もちろんその場合の対策はいくつも考えておいたが、どんなにうまくいったとしてもかなりの数の兵士が犠牲になることは避けられなかっただろう。隋軍がこの方法を使ってこなかったことは、乙支文徳や高句麗軍にとって望外の幸運だったと言っていい。
「三つ目がいま、敵さんがやってる方法。つまり街に火を放って民衆を殺し回ることで、高句麗軍が嫌でも出てこざるを得なくなるようにするんだ。野蛮で卑劣な手段だけど、それなりに効果があることは残念ながら否定出来ない。大陽、外に布陣している隋軍の大将は宇文述か? それとも于仲文?」
「あっ、はい。え~と。斥候の報告によると、宇文述将軍の旗印が掲げられているとのことでした」
「……だろうな。こんな戦術は于仲文の好みじゃない。あのシビアな現実主義者は必要とあれば万を越える味方の兵を犠牲にすることも厭わないけど、逆に言えば必要でなければ一人の兵だって犠牲にすることはないし。ましてや民間人を虐殺するなんてことをして、周辺諸国の反感や嫌悪を買うような真似をするとは思いにくい」
乙支文徳はふんと鼻を鳴らしてそれに、と話を続ける。
「古今東西の軍略に詳しい于仲文なら、高句麗独特の防御システムである山城の存在も知っている可能性が高い。ならおれが戦いに先がけて街の民を山城に逃がすかもしれないくらいのことは考えついていただろう。だとしたらわざわざ街壁を破るなんて無駄で面倒なことをするはずもない」
もしも于仲文が指揮官なら乙支文徳が最も嫌がる方法、つまり遼東城を無視してまっすぐ平壌城に兵を向けるふりをする戦法を使うに違いない。そのほうが時間はかかるもの断然楽に高句麗軍を駆逐出来るのだから。
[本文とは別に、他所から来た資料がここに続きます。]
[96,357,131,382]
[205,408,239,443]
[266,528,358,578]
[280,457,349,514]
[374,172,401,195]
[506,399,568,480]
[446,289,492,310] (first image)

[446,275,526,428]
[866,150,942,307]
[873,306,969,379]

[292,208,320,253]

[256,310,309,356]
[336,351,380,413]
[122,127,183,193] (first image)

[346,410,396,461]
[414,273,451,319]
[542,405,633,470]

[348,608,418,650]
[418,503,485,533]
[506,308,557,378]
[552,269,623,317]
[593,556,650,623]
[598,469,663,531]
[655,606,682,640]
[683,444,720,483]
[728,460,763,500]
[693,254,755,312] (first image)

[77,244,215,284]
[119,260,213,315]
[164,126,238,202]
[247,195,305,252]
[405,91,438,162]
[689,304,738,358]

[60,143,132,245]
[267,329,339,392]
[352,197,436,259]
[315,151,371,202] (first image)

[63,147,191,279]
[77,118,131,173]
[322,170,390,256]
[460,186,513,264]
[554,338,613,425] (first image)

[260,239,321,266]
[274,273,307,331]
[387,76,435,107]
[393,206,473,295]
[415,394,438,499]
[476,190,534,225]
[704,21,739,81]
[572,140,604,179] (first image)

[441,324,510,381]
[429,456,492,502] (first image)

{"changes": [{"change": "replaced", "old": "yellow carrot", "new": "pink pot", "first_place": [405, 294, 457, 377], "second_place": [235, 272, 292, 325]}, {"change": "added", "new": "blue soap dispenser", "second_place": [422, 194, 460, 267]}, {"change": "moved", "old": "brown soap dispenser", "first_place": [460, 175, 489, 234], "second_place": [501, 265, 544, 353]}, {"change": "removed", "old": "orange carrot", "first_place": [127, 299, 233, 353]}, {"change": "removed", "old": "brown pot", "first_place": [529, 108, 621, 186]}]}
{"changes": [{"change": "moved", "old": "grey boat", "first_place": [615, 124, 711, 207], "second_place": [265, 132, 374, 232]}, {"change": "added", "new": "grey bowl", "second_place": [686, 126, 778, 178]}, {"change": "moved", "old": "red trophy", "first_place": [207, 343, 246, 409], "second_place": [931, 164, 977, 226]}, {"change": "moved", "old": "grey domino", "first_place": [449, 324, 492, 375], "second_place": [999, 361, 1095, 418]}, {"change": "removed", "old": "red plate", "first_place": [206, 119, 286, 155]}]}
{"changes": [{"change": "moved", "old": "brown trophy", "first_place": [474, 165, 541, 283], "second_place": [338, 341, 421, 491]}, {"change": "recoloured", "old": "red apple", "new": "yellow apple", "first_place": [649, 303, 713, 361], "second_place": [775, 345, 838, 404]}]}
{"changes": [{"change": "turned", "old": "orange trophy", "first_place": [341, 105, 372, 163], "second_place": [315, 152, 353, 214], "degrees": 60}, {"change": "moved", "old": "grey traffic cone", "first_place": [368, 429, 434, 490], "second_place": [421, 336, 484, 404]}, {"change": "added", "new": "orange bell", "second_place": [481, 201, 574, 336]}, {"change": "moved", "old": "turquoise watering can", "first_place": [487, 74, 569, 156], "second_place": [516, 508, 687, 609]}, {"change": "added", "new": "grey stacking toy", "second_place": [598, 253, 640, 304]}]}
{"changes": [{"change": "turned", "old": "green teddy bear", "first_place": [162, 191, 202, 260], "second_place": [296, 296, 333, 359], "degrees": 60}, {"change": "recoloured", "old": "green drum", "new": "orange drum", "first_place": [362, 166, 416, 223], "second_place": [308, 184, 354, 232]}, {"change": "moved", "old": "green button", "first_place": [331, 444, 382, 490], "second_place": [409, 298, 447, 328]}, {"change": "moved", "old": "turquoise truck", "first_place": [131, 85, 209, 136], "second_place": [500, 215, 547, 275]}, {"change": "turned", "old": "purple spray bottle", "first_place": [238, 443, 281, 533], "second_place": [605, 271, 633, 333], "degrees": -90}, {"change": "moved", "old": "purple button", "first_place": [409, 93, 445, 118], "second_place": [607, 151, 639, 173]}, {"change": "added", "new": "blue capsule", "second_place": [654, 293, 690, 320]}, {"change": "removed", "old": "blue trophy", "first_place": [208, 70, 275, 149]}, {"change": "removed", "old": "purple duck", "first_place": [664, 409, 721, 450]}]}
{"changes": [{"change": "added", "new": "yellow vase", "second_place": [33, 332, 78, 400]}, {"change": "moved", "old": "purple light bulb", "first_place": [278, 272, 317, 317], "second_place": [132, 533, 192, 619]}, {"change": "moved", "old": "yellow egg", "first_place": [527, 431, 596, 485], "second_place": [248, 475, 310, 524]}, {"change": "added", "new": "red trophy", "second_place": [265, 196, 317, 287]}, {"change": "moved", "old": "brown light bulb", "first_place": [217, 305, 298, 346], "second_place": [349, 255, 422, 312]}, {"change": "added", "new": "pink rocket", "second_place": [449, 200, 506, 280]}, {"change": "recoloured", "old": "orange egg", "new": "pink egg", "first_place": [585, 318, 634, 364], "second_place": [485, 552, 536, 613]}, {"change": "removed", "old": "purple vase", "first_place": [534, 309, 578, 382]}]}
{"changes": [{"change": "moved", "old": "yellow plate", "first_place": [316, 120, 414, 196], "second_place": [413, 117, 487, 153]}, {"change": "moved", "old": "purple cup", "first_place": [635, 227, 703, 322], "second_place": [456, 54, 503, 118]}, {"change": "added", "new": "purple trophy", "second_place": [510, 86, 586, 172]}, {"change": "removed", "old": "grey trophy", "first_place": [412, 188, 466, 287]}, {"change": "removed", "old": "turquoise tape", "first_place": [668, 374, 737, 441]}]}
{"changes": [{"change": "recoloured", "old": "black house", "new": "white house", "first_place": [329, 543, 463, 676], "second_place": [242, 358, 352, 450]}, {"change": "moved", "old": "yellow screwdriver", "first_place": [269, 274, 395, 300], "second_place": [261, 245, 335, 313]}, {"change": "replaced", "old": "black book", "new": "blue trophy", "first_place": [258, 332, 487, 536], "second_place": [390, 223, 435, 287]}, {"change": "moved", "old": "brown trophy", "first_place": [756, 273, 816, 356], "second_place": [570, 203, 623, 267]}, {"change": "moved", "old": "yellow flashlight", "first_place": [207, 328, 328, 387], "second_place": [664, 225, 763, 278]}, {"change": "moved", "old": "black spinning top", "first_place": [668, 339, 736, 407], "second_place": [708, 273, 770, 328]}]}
「でも……待ってくださいよ。もし于仲文将軍が山城のことを知っているなら、当然宇文述将軍にそのことを教えているはずじゃないんですか?」
「そこだよ!」
大陽の言葉に、乙支文徳は重々しく頷いた。
「そう。常識的に考えて、軍の副司令官が司令官の知らない敵軍独自の防御システム事情に詳しいのなら当然そのことを司令官に具申しているはずだし、そうでなければいけない。だけど現実、宇文述はどうやら山城のことを知らないようだ。果たして、これはなにを物語る?」
「于仲文将軍は山城のことを宇文述将軍に教えていない。つまり隋軍の司令官と副司令官の間には齟齬が存在しているということですか?」
驚いたように目を丸くして声をあげる大陽に、乙支文徳は軽く微笑んで見せた。
「あの二人が隋の勝利を第一に考え、我を捨て一致協力した上で高句麗に攻めてきたのなら、はっきり言ってこの戦いに高句麗が勝てる見こみはほとんどなかっただろうな。なんだかんだ言ってもあいつらは隋でも屈指の有能な将軍なんだから。だけど……」
「宇文述将軍と于仲文将軍は、多分あまり仲が良くない?」
「と言うより、はっきり仲が悪いと見ていいと思うよ。これは以前から薄々感じていたことではあるんだけど、今回のこれで確信したね。あの二人は互いにいがみ合い、足を引っ張りあっているんだって。だとすれば、いくらでもやりようはあるってもんさ」
乙支文徳はキシシと歯茎を見せて笑いながら、いかにも人の悪そうな表情を浮かべた。
「実は今回、無人の街中で隋軍がどれだけ暴れていようと知らんぷりを決めこむつもりだったけど、気が変わった。あの二人をさらに仲違いさせるため、ちょっとばかしちょっかいをかけてやるとしよう」
多分、于仲文はこの戦いで宇文述がぼろくそに負けて煬帝の怒りを買うことで、相対的に自分の地位と重要度が高くなることを狙っているのだろう。
ならば、その通りにしてやろうじゃないかと、乙支文徳はぼそりと呟いた。
もちろんそうなった場合、苦手なタイプである于仲文が隋軍の新総司令官の座に就くことはまず間違いないわけで、乙支文徳にとって今後はますます苦しい戦いになるだろう。
しかし自分にとって比較的戦い易い敵だからと言って宇文述をこのまま放っておくのも、それはそれでまずい。何度も言うようだが、宇文述とて決して愚将ではないのだから。このまま何度も何度も負け続けていたらさすがに考えを改め、たとえ不本意ながらにしても于仲文と本気で協力しようと思うようになるという可能性も、決して小さくはないのだ。
そんなことになったら、正直たまったものではない。それくらいならば苦手なタイプであるとは言え、于仲文単体を相手にするほうがいくらかマシである。
だから今回は于仲文の期待通り、宇文述を徹底的にぶちのめしてやろうと乙支文徳は思ったのだ。もっともそれはそこまでの話。于仲文の思惑通り宇文述が失脚して彼が隋軍総司令官の座に就いたとしても、その後の展開まで彼の期待に応えてやるつもりも義理もないがね、とも。